​Imported fruit increasingly preferred by Vietnamese consumers

Foreign fruits are becoming a threat to their Vietnamese counterparts

Buyers browse for fruits at a supermarket in Ho Chi Minh City. Photo: Tuoi Tre

More and more people in Vietnam have favored imported fruits over domestic ones due to the assumption that foreign products are better in terms of quality and safety.

Statistics from the Ministry of Agriculture and Rural Development showed that Vietnam spent US$659 million importing vegetables and fruit in January-July, up over 50 percent year-on-year.

At Thi Nghe and Ba Chieu Markets in Binh Thanh District, Ho Chi Minh City, a wide variety of imported fruits is on sale to Vietnamese consumers.

Apples from Thailand are sold at VND55,000 ($2.43) to VND70,000 ($3) per kilogram, while Thai mangosteens are offered at VND75,000 ($3.3) a kilogram.

Nguyet Anh, a local resident, said she often purchases apples, pears, kiwi fruit, and grapes sourced from foreign countries, explaining that domestic fruits could contain harmful preservatives.

At Binh Dien Market in District 8, about 220 metric tons of fruit is brought to the venue on a daily basis, most of which are imported products, a manager said, adding that the majority of these fruits are shipped from China and Thailand.

Some 30 percent of the fruits sold at a wholesale market in Thu Duc District are also imported from other countries.

According to an official of a Vietnamese supermarket chain, many types of fruit offered at their supermarkets come from South Korea, Thailand, and Australia.

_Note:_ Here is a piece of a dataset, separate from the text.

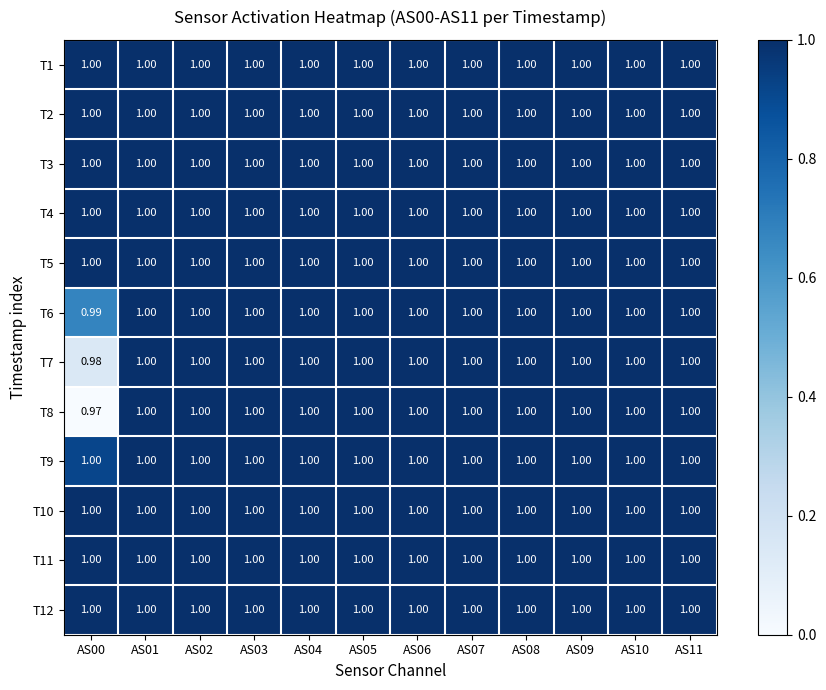

What is the total value across all series at AS11?

12.0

“Despite high cost, the products are still favored by local consumers. Cherry selling at VND500,000 [$22] per kilo can be out of stock in just a short time” the representative said.

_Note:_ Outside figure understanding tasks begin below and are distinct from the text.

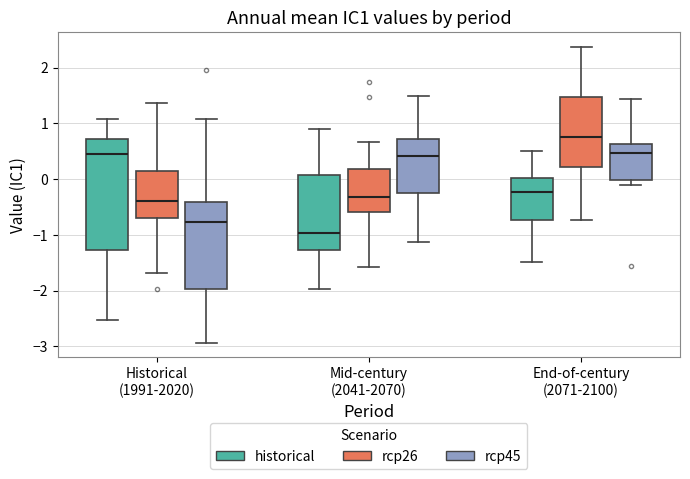

Reading left to right, transcribe this box plot: for each box, give where its median line is, the range the box spans, and where its two whiskers end, as read against the y-axis. The values are not printed on the chart, so give them approximately, as read against the axis.

Historical (1991-2020) (historical): median 0.4, box -1.3 to 0.7, whiskers -2.5 to 1.1
Historical (1991-2020) (rcp26): median -0.4, box -0.7 to 0.1, whiskers -1.7 to 1.4
Historical (1991-2020) (rcp45): median -0.8, box -2.0 to -0.4, whiskers -2.9 to 1.1
Mid-century (2041-2070) (historical): median -1.0, box -1.3 to 0.1, whiskers -2.0 to 0.9
Mid-century (2041-2070) (rcp26): median -0.3, box -0.6 to 0.2, whiskers -1.6 to 0.7
Mid-century (2041-2070) (rcp45): median 0.4, box -0.2 to 0.7, whiskers -1.1 to 1.5
End-of-century (2071-2100) (historical): median -0.2, box -0.7 to 0.0, whiskers -1.5 to 0.5
End-of-century (2071-2100) (rcp26): median 0.7, box 0.2 to 1.5, whiskers -0.7 to 2.4
End-of-century (2071-2100) (rcp45): median 0.5, box 0.0 to 0.6, whiskers -0.1 to 1.4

Vietnamese farmers harvest pineapples. Photo: Tuoi Tre
Vietnamese farmers harvest pineapples. Photo: Tuoi Tre

It is understandable that temperate fruits such as apples, grapes, and pears, which are not favorably grown in Vietnam, are imported into the country, said Le Xuan Hoang, director of Vuon Xanh, an agricultural cooperative in the southern province of Dong Nai.

However, several types of tropical fruit that are widely sold in the country have recently entered the local market, Hoang added.

Products including mango, rambutan, mangosteen, and durian from Thailand have posed threats to their Vietnamese counterparts, Dung Dong Quy, owner of Quy Dong Farm in southern Binh Phuoc Province, stated.

According to local insiders, Thailand has prevailed against its Vietnamese rivals in its capacity to breed new fruits with high quality.

The tax reduction for agricultural products within Southeast Asia has also provided an advantage for Thai fruit.

Imported fruits have created lucrative business opportunities for local sellers in the past two years, a director of a Vietnamese company said.

These fruits tend to fetch higher prices due to transportation fees, tariffs, and preservation costs, he elaborated.

Given the fierce competition, some businesses lower their prices to attract more buyers, the expert said, adding that the quality of these affordable foreign fruits is not guaranteed.